Na ocasião, os três pediram para que não fossem esquecidos os que continuam sob cativeiro da guerrilha colombiana.

«Não esqueçam as pessoas que continuam ali [sequestradas]» na selva, privadas da sua liberdade, expressou Tom Howes, um dos norte-americanos que foram capturados em 2003 pelas FARC.

Numa cerimónia emotiva, o chefe do Comando Sul dos Estados Unidos, o almirante James Stavridis, impôs as medalhas.

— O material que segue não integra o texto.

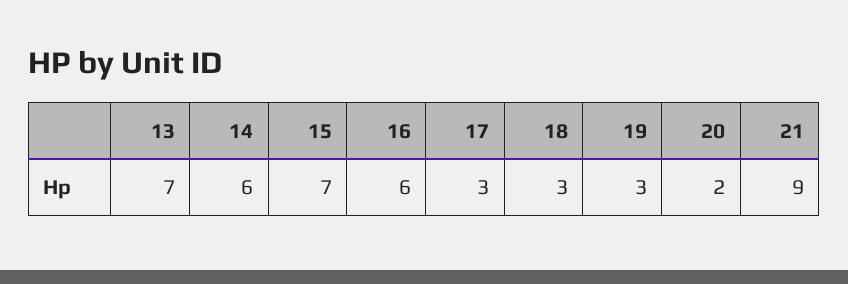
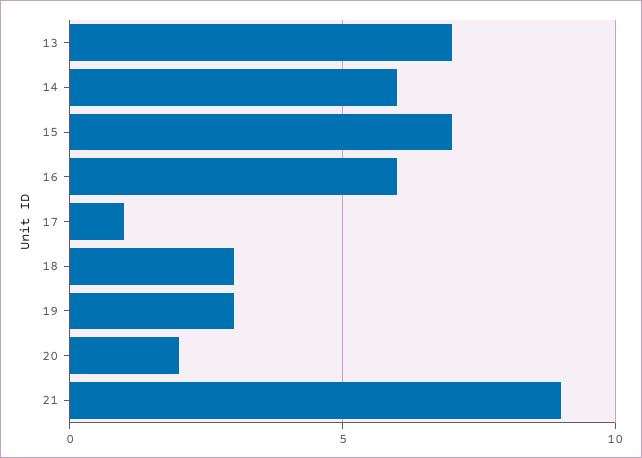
  {
    "13": 7,
    "14": 6,
    "15": 7,
    "16": 6,
-   "17": 3,
+   "17": 1,
    "18": 3,
    "19": 3,
    "20": 2,
    "21": 9
  }

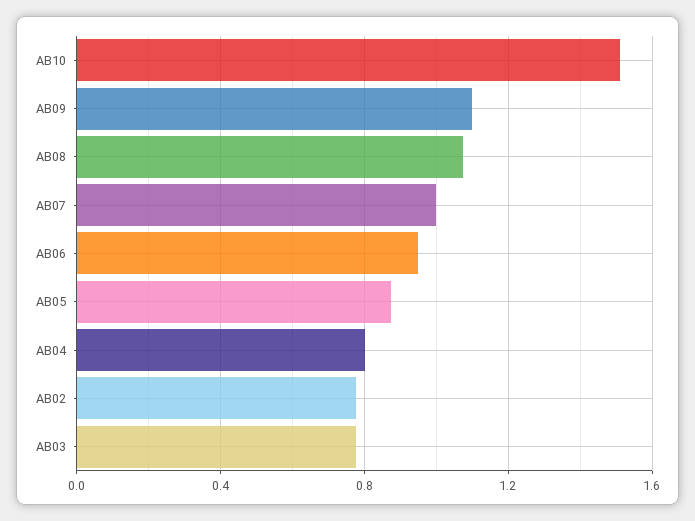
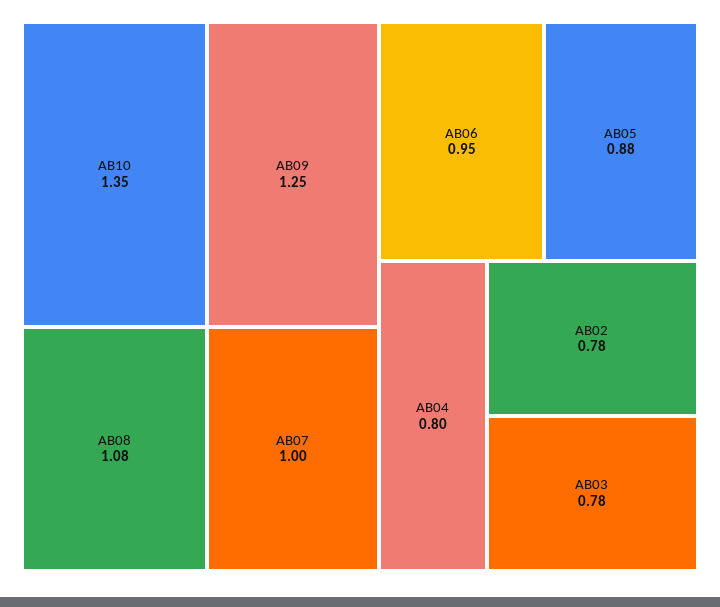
  {
-   "AB10": 1.5,
+   "AB10": 1.35,
-   "AB09": 1.1,
+   "AB09": 1.25,
    "AB08": 1.08,
    "AB07": 1,
    "AB06": 0.95,
    "AB05": 0.88,
    "AB04": 0.8,
    "AB02": 0.78,
    "AB03": 0.78
  }

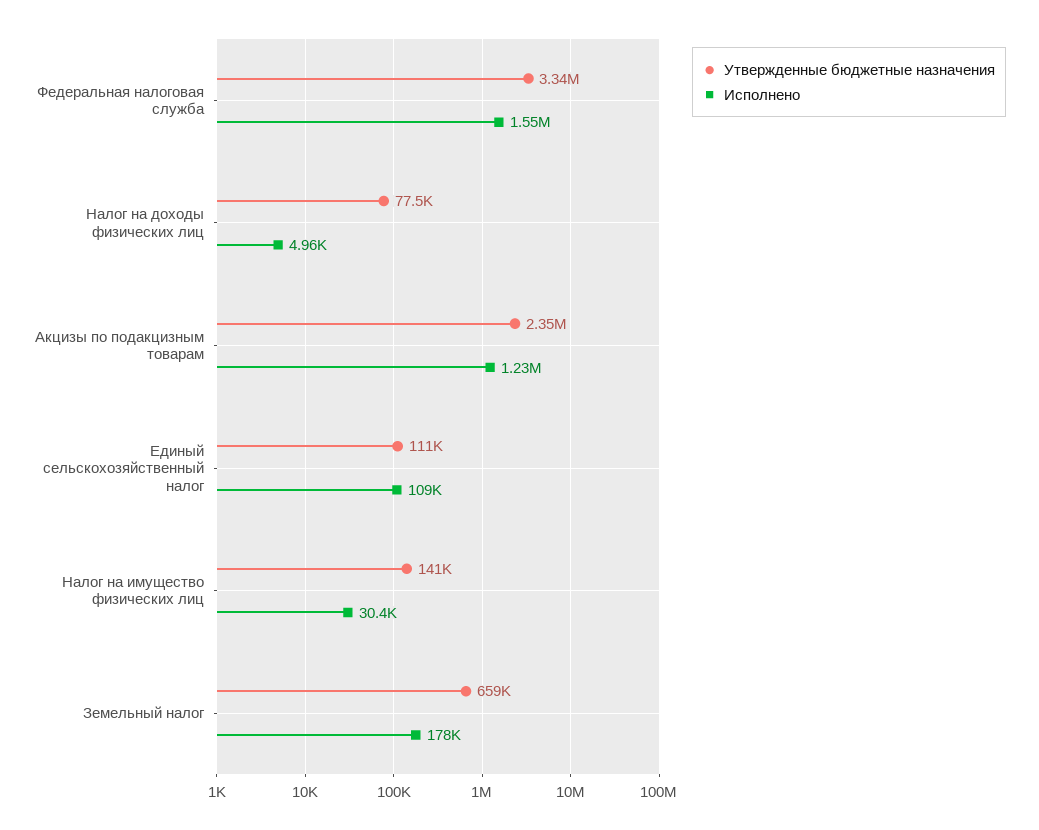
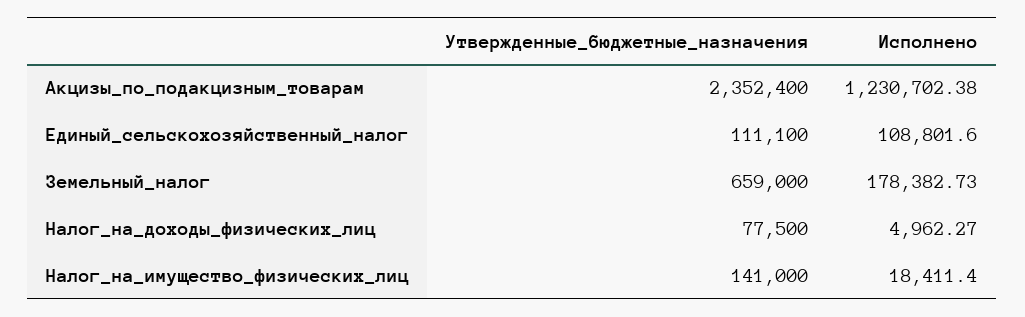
  {
    "Утвержденные бюджетные назначения": {
-     "Федеральная налоговая служба": 3340000,
      "Налог на доходы физических лиц": 77500,
      "Акцизы по подакцизным товарам": 2352400,
      "Единый сельскохозяйственный налог": 111100,
      "Налог на имущество физических лиц": 141000,
      "Земельный налог": 659000
    },
    "Исполнено": {
-     "Федеральная налоговая служба": 1550000,
      "Налог на доходы физических лиц": 4962.27,
      "Акцизы по подакцизным товарам": 1230702.38,
      "Единый сельскохозяйственный налог": 108801.6,
-     "Налог на имущество физических лиц": 30400,
+     "Налог на имущество физических лиц": 18411.4,
      "Земельный налог": 178382.73
    }
  }

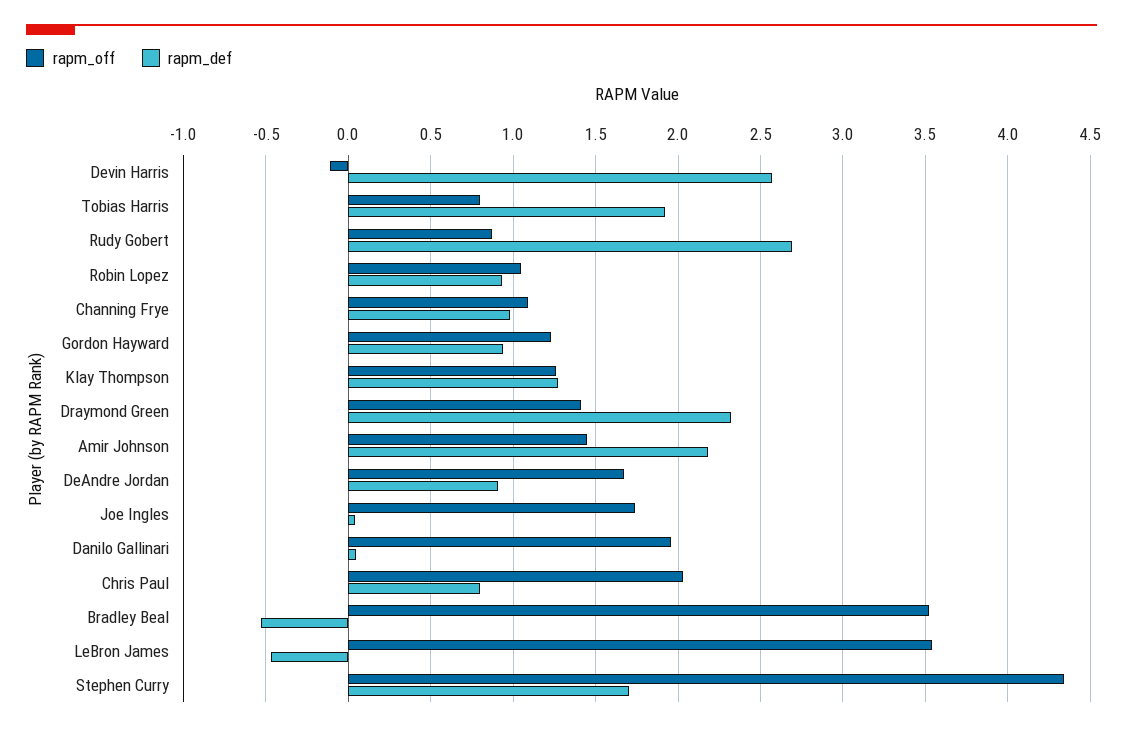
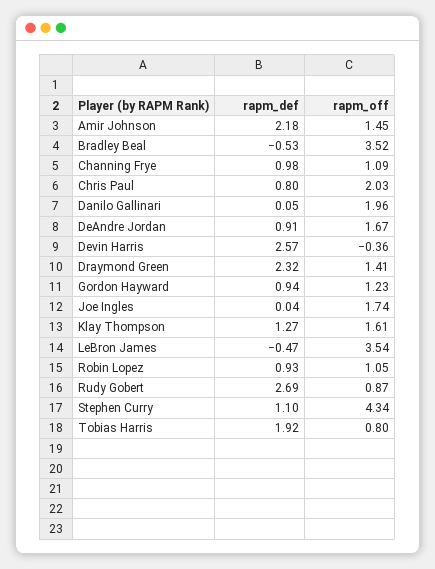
  {
    "rapm_off": {
-     "Devin Harris": -0.1,
+     "Devin Harris": -0.36,
      "Tobias Harris": 0.8,
      "Rudy Gobert": 0.87,
      "Robin Lopez": 1.05,
      "Channing Frye": 1.09,
      "Gordon Hayward": 1.23,
-     "Klay Thompson": 1.25,
+     "Klay Thompson": 1.61,
      "Draymond Green": 1.41,
      "Amir Johnson": 1.45,
      "DeAndre Jordan": 1.67,
      "Joe Ingles": 1.74,
      "Danilo Gallinari": 1.96,
      "Chris Paul": 2.03,
      "Bradley Beal": 3.52,
      "LeBron James": 3.54,
      "Stephen Curry": 4.34
    },
    "rapm_def": {
      "Devin Harris": 2.57,
      "Tobias Harris": 1.92,
      "Rudy Gobert": 2.69,
      "Robin Lopez": 0.93,
      "Channing Frye": 0.98,
      "Gordon Hayward": 0.94,
      "Klay Thompson": 1.27,
      "Draymond Green": 2.32,
      "Amir Johnson": 2.18,
      "DeAndre Jordan": 0.91,
      "Joe Ingles": 0.04,
      "Danilo Gallinari": 0.05,
      "Chris Paul": 0.8,
      "Bradley Beal": -0.53,
      "LeBron James": -0.47,
-     "Stephen Curry": 1.7
+     "Stephen Curry": 1.1
    }
  }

O trio foi resgatado, a 02 de Julho do ano passado, pelo Exército colombiano na «Operação Jaque».

Para os antigos sequestrados, as FARC «são terroristas e todo o mundo sabe, ainda que alguns temam dizê-lo (...) que não são revolucionários, senão assassinos, narcotraficantes e chantagistas (...), um cancro que necessita de ser extirpado».

Os três manifestaram a sua profunda emoção e honra pelo galardão recebido, tendo agadecido ao Exército colombiano e ao Comando Sul norte-americano por os terem trazido «de regresso a casa».

Os homenageados avisaram os políticos colombianos que não se deixem enganar pela «grosseria que são as FARC» e asseguraram que o «cancro» da guerrilha «está agora na Venezuela e no Equador e vai estender-se aos países vizinhos se não for exterminado».

«É uma vergonha quando Chávez [Presidente da Venezuela] fala das FARC e quer ajudá-las», acusou o ex-sequestrado Tom Howes, numa conferência posterior à cerimónia das condecorações.